Drivers have been known to leak memory before in WGL so I wouldn't be surprised if this was a driver bug. What video card, OS and drivers are you using?

For the record, SwapBuffers calls this code on Windows:

        // GameWindow.cs
        public void SwapBuffers()
        {
            EnsureUndisposed(); // if (IsDisposed) throw new ObjectDisposedException(GetType().Name);
            this.Context.SwapBuffers();
        }
 
        // Platform/Windows/WinGLContext.cs
        public override void SwapBuffers()
        {
            if (!Functions.SwapBuffers(DeviceContext))
                throw new GraphicsContextException(String.Format(
                    "Failed to swap buffers for context {0} current.
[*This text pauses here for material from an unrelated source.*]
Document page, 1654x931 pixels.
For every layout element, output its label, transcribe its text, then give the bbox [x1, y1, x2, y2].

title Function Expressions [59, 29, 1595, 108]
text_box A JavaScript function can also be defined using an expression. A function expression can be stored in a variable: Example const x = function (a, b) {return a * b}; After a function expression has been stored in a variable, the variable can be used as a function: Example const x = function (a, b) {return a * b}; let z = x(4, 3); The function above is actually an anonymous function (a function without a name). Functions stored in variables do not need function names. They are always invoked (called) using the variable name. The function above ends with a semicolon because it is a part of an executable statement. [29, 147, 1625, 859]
Error: {1}", this, Marshal.GetLastWin32Error()));
        }
 
        // Platform/Windows/API.cs
        [SuppressUnmanagedCodeSecurity]
        [DllImport("gdi32.dll", SetLastError=true)]
        [return: MarshalAs(UnmanagedType.Bool)]
        internal static extern bool SwapBuffers(IntPtr dc);

I don't really see how this code could result in memory allocations. I'm inclined to believe this is a driver issue but I'll try to reproduce on a couple of different machines tomorrow.

TomCatFort's picture

OS: Windows 7 Ultimate 64bit.
Video card: GeForce 9600M GT.
Driver version: 196.62 (official driver).